Blindness, Stupidity and Speculation

"Cosmic Speculation" by Barbara Lane

“Cosmic Speculation” by Barbara Lane

 

Dec 8, 2015

Ignorance is not bliss.

In discussing the question of progress in scientific revolutions, Kuhn noted: “There are losses as well as gains [in a paradigm shift]…, and scientists tend to be peculiarly blind to the former.” In a footnote, he elaborates: “Because science students ‘know the right answers,’ it is particularly difficult to make them analyze an older science in its own terms.” [The Structure of Scientific Revolutions, Third Ed., University of Chicago Press, 1996, p. 167.]

Noting that in his broadest use of ‘paradigm’ Kuhn included instrumentation with theory, I would apply his footnote to data: Because scientists know the right procedures, it is particularly difficult to make them attend to evidence outside the sensitivities of their instruments. Chapman refused to look at (or even to discuss) Alfven’s experiments that contradicted the “perfect insulator” theory of space. Modern astronomers refused to look at Arp’s display of connections among objects of different redshifts.

Now Thomas Gold presents a most clear-cut example of scientific blindness and loss of data in his recent book, The Deep Hot Biosphere [New York: Springer-Verlag, 1999]: “The invention of the seismograph meant that it was no longer necessary to experience an earthquake directly, or to interview someone who had, in order to assemble data on the event…. [Eyewitness reports] were no longer believed to hold any value for the scientific venture.” [p. 145] Gold proceeds to describe many eyewitness reports from ancient times to modern. A constellation of recurring phenomena becomes apparent: “Eruptions, flames, noises, odors, asphyxiation, fountains of water and mud…” often occur before the quake.

Gold concludes on page 147: “The accumulated observations maintained in folklore and contemplated by the intelligentsia of the time meant that the ancients recognized a variety of phenomena that seemed to serve well as warnings of an impending quake. In some ways, folklore is of more practical value to residents of earthquake-prone regions than is our modern science.” He describes several incidents where people were able to evacuate their villages and towns a few hours before an earthquake because they were alerted by odors, fogs, or unusual animal behavior. Folklore has saved many lives; seismographs and stress meters have yet to achieve one correct prediction-probably because they’re measuring only effects, not causes.
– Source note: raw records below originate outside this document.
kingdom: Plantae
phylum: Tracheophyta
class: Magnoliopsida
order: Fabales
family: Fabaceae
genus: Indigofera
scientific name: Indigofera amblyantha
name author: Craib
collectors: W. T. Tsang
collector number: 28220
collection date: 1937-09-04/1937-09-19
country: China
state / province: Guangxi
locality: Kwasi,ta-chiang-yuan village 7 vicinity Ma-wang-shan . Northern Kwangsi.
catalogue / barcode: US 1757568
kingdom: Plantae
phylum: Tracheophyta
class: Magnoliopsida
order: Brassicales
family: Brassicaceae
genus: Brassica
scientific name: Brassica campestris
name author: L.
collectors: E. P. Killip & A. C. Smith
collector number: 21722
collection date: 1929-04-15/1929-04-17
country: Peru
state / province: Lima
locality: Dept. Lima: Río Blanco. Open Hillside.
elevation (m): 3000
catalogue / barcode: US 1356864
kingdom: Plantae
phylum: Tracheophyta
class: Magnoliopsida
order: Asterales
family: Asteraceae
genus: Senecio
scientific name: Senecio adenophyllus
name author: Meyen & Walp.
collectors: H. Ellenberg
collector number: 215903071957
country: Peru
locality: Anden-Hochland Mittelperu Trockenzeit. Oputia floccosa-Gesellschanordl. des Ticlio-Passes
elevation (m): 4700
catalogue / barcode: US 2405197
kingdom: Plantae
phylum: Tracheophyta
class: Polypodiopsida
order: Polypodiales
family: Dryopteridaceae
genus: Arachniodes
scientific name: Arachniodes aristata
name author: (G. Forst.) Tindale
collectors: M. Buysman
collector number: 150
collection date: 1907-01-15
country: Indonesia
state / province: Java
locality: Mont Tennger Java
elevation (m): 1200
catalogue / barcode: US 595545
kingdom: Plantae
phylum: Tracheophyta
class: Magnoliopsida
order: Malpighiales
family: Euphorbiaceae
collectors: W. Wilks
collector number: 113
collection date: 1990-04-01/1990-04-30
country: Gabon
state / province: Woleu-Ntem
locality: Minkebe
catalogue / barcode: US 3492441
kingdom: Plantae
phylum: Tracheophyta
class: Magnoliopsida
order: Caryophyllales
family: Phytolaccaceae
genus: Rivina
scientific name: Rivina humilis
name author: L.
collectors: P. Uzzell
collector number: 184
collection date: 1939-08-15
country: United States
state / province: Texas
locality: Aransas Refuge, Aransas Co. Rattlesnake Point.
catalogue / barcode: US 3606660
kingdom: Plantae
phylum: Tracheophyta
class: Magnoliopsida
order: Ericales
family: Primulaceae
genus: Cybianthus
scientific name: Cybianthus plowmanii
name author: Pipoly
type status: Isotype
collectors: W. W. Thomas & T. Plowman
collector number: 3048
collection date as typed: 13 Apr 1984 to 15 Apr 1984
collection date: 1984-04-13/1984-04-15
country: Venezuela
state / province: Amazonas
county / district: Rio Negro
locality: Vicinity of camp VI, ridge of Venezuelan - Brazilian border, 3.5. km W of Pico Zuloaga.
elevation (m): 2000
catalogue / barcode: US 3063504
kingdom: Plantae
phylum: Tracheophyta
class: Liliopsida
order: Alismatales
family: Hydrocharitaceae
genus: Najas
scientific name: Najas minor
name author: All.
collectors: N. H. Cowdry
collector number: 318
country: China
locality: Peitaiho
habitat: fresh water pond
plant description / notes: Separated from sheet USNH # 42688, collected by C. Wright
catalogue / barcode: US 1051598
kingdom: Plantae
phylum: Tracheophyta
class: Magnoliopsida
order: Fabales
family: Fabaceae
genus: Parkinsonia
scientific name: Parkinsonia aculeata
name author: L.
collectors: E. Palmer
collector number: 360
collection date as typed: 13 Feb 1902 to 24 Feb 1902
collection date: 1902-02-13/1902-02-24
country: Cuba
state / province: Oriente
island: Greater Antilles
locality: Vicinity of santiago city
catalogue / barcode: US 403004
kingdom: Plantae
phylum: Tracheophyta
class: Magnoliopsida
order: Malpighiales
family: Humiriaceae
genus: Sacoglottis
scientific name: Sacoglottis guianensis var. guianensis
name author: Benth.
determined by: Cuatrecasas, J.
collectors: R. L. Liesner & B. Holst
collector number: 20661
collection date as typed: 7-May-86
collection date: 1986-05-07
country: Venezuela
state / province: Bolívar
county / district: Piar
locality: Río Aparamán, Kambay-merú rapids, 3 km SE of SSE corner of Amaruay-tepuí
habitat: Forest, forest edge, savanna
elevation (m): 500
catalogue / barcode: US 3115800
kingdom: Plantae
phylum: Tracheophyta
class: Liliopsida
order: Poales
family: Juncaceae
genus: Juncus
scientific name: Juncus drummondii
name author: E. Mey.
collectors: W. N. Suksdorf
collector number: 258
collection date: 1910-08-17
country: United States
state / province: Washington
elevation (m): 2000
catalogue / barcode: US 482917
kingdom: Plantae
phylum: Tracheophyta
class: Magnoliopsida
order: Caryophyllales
Gold adduces this evidence-and several chapters more-to support his theory of upwelling primordial gas from deep within the earth. He also mentions the near-impossibility of attracting any attention to the theory or even to the observations that call into question the prevailing assumptions. “Thus many scientists…seem to have fallen into the rut of the nearest convenient theory. They explore the terrain of this rut very effectively, down to the minutest feature within the walls, yet they will not climb out for another look.” [p. 103]

This fear of “another look” is more than mere scientific blindness. It’s a deliberate squeezing shut of one’s intellectual eyes, a rejection of insight, a refusal to learn. It’s directly connected to belief, to the assumption that one possesses the only possible right answer, which therefore obviates one’s considering further questions or “other looks.” Ignorance can be overcome with persistence and study. Ignorance, indeed, is the beginning of learning. But the refusal to learn is stupidity, and for it there is no remedy.

Scientists have limited time, as do we all. It’s understandable that they should ignore many things not immediately pertinent to their current work. Sometimes even the pertinent must be ignored. But that’s merely “ignore-ance”. The mark of stupidity, and of the belief behind it, is the use of the term ‘impossible’ and the accompanying rejection of speculation.

Thomas Gold again [p. 208]: “The history of science offers example after example of apparently inexplicable features for which perfectly rational explanations were finally found. In nearly all such cases, assumptions that were universally believed obscured the truth so effectively that no progress toward a solution seemed possible. Yet it is to just such apparently inexplicable features that we must hope to find clues that will show us how to unburden ourselves of false beliefs. “Speculation is a vital step in this process. It was once speculated that the earth revolved around the sun. Without this speculation, I do not think that any systematic avenue of research would have produced the evidence that clinched this theory. At a time when proposed solutions are still speculative, they are the driving force for the researches that will prove them right or wrong and will thereby put our thinking on a new and better track.”